Establishment of Tuberculosis infection begins with the successful entry and survival of the pathogen within macrophages. We previously showed that macrophage CD43 is required for optimal uptake and growth inhibition of Mycobacterium tuberculosis both in vitro and in vivo. Here, we explore the mechanisms by which CD43 restricts mycobacterial growth in murine macrophages. We found that although M. tuberculosis grows more readily in resting CD43-/- macrophages, priming of cells with IFN-gamma returns the bacterial growth rate to that seen in CD43+/+ cells. To discern the mechanisms by which M. tuberculosis exhibits enhanced growth within resting CD43-/- macrophages, we assessed the induction of inflammatory mediators in response to infection. We found that absence of CD43 resulted in reduced production of TNF-alpha, IL-12 and IL-6 by M. tuberculosis-infected macrophages. We also found that infected resting, but not activated CD43-/- macrophages, showed decreased apoptosis and increased necrosis. Exogenous addition of the pro-inflammatory cytokine TNF-alpha restored control of M. tuberculosis growth and induction of apoptosis to CD43+/+ levels. We propose that CD43 is involved in the inflammatory response to M. tuberculosis and, through the induction of pro-inflammatory mediators, can regulate apoptosis to control intracellular growth of the bacterium.

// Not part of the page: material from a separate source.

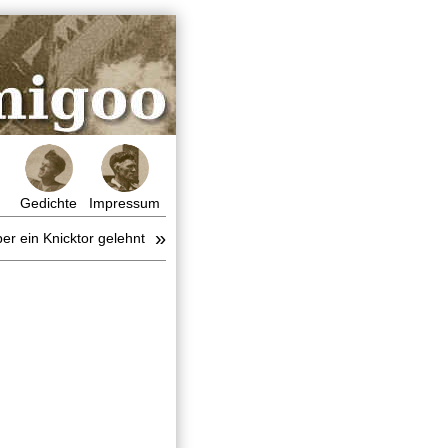
Gedichte
Impressum
»
ber ein Knicktor gelehnt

结核病感染的建立始于病原体在巨噬细胞内的成功侵入和存活。我们之前表明,巨噬细胞CD43对于结核分枝杆菌在体外和体内的最佳摄取和生长抑制是必需的。在这里,我们探讨CD43限制鼠巨噬细胞中分枝杆菌生长的机制。我们发现,尽管结核分枝杆菌在静止的CD43 - / - 巨噬细胞中更容易生长,但用γ干扰素对细胞进行预处理可使细菌生长速率恢复到CD43 + / +细胞中的水平。为了识别结核分枝杆菌在静止的CD43 - / - 巨噬细胞内表现出生长增强的机制,我们评估了感染后炎症介质的诱导情况。我们发现,CD43的缺失导致结核分枝杆菌感染的巨噬细胞产生的肿瘤坏死因子-α、白细胞介素-12和白细胞介素-6减少。我们还发现,受感染的静止但未活化的CD43 - / - 巨噬细胞显示凋亡减少和坏死增加。外源性添加促炎细胞因子肿瘤坏死因子-α可将结核分枝杆菌的生长控制和凋亡诱导恢复到CD43 + / +水平。我们提出,CD43参与对结核分枝杆菌的炎症反应,并通过诱导促炎介质,可以调节凋亡以控制细菌的细胞内生长。